Trade mark law, case II GSK 349/05

March 23rd, 2006, Tomasz Rychlicki

Imperial Tobacco requested the Polish Patent Office to invalidate the right of protection for “KIERY A K D mocne” R-131390 registered for GALLAHER POLSKA Sp.z o.o., for goods in Class 34 such as cigarettes.


Imperial Tobacco is the owner of the right of protection for “M mocne” R-68755 trade mark registered for goods in Clss 34 such as cigarettes. The PPO dismissed the request and explained that the Trade Marks Act contains no provisions on the so-called disclamation rule which is based on identifying which elements that are part of a registered trade mark should not be protected and deemed as informational sings/elements. The word “mocne” (in English: “strong”) refers to the characteristics (properties) of cigarettes, which is associated with the fact that strong cigarette contains more tar and nicotine than light cigarette. The M-Mocne brand due to the presence in the market for several decades acquired the status of well-known trade mark among smokers, which according to the assesment of the Polish Patent Office does not change the fact that “mocne” sign is deemed as the informational term. Imperial Tobacco filed a complaint against this decision.

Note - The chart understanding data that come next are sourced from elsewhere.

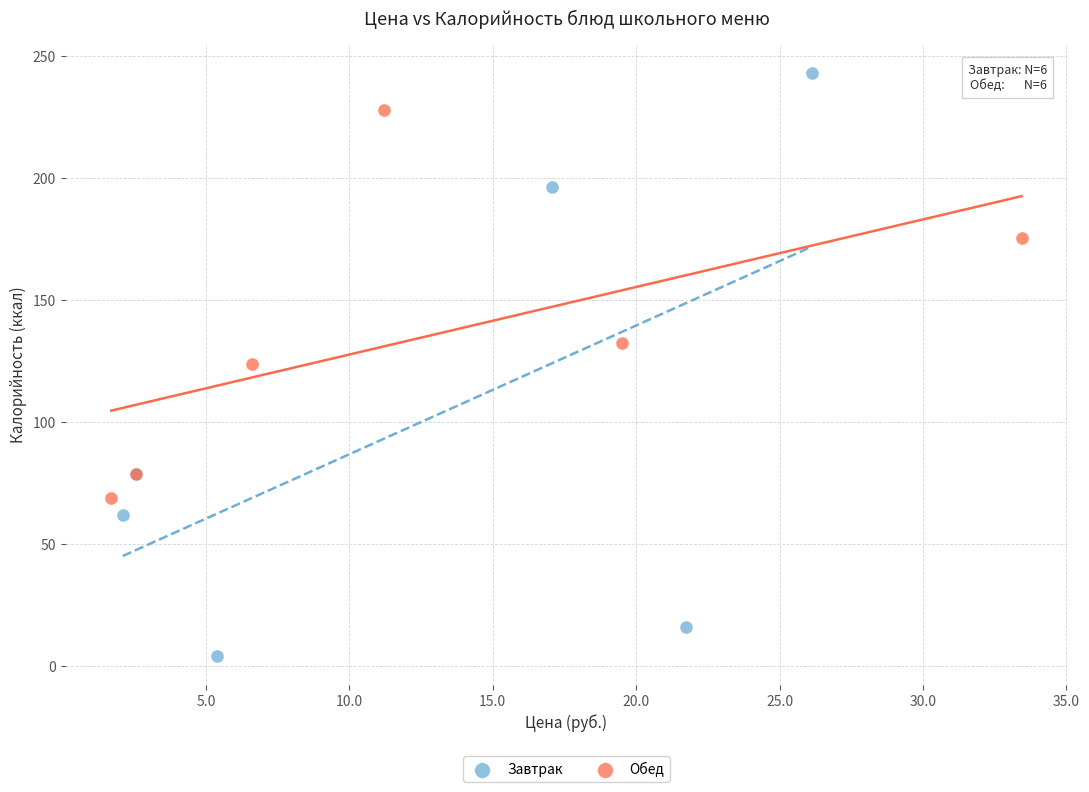

Which series contains the lowest Y value?

Завтрак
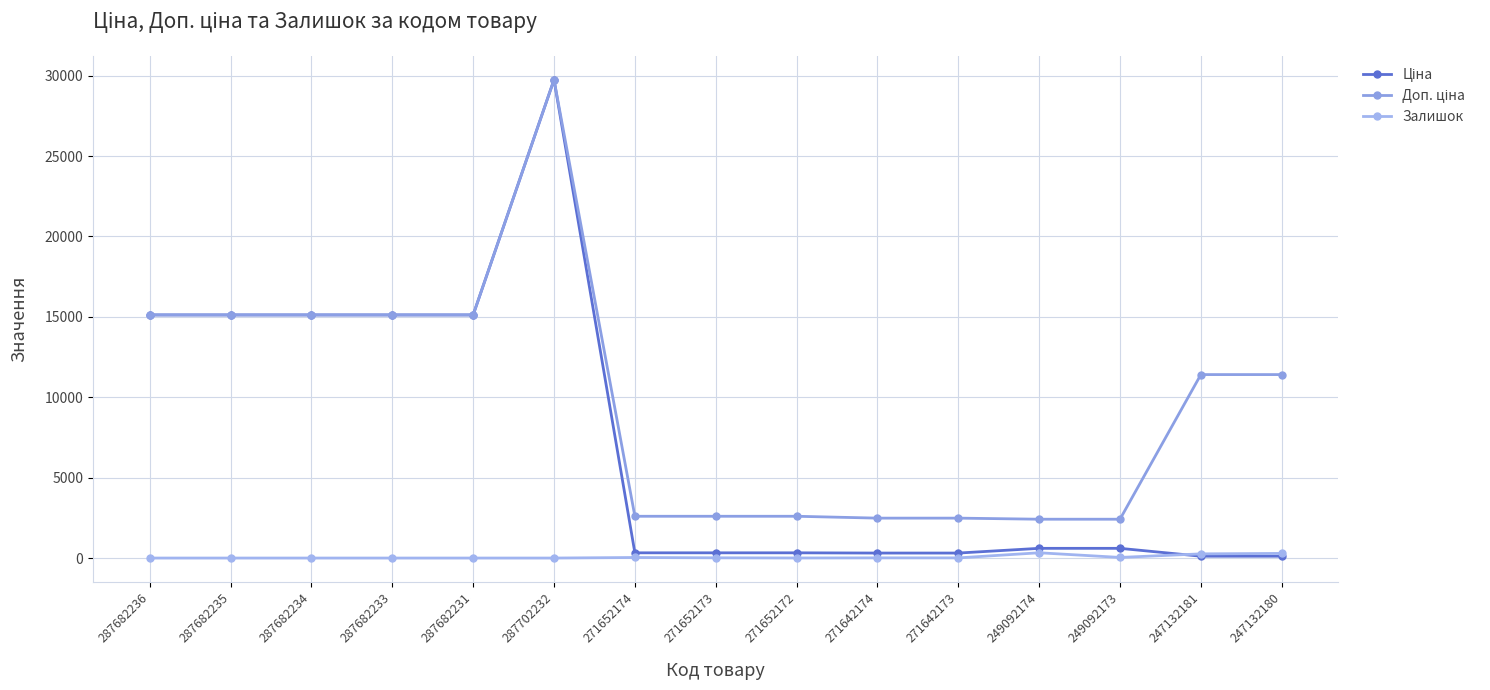

Is it true that Залишок equals 10.0 at 271642173?

True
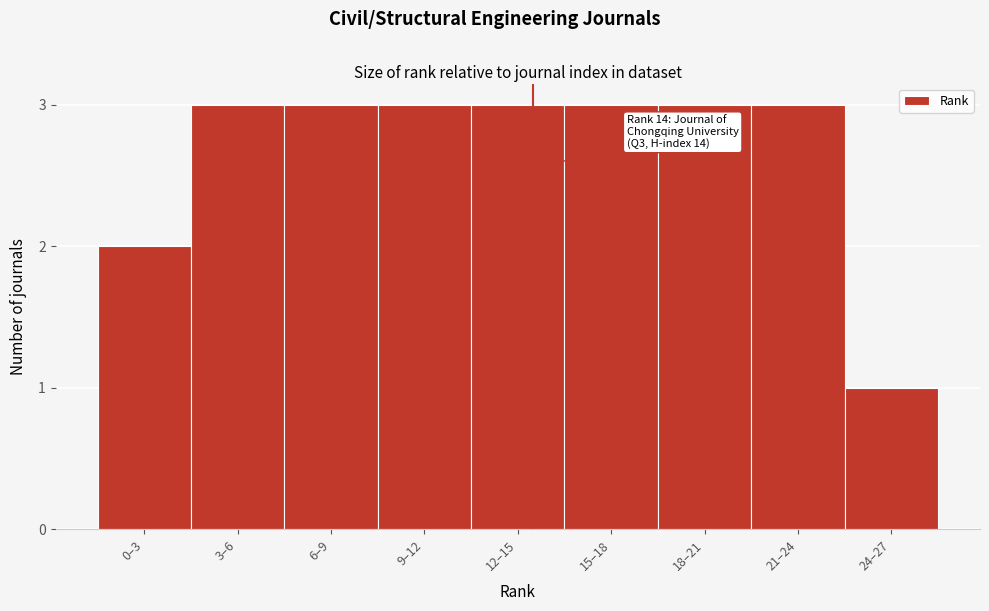

Reading right to left, list all the values displayed in this chart.

24–27=1	21–24=3	18–21=3	15–18=3	12–15=3	9–12=3	6–9=3	3–6=3	0–3=2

The Voivodeship Administrative court in warsaw in its judgment of 20 January 2005 case file VI SA/Wa 333/04 agreed with the PPO and dismissed the complaint. The VAC held that it is wrong assumption that the use of the registered word-figurative trade mark “M mocne”, resulted in obtaining the status of well-known trade mark of one of its elements, i.e. “mocne” word. Imperial Tobacco filed a cassation complaint.

The Supreme Administrative Court in its judgment of 26 January 2006 case file II GSK 349/05 held that the word “mocne” lacks sufficient distinctiveness. Therefore, the right to use this term (as well as “lekkie”) have all manufacturers of tobacco/cigarettes. This does not affect the personal or property rights, because the word is not property. Moreover, the Court noted the term “mocne” can never acquire distinctive character and all the time should be considered as an informational indication.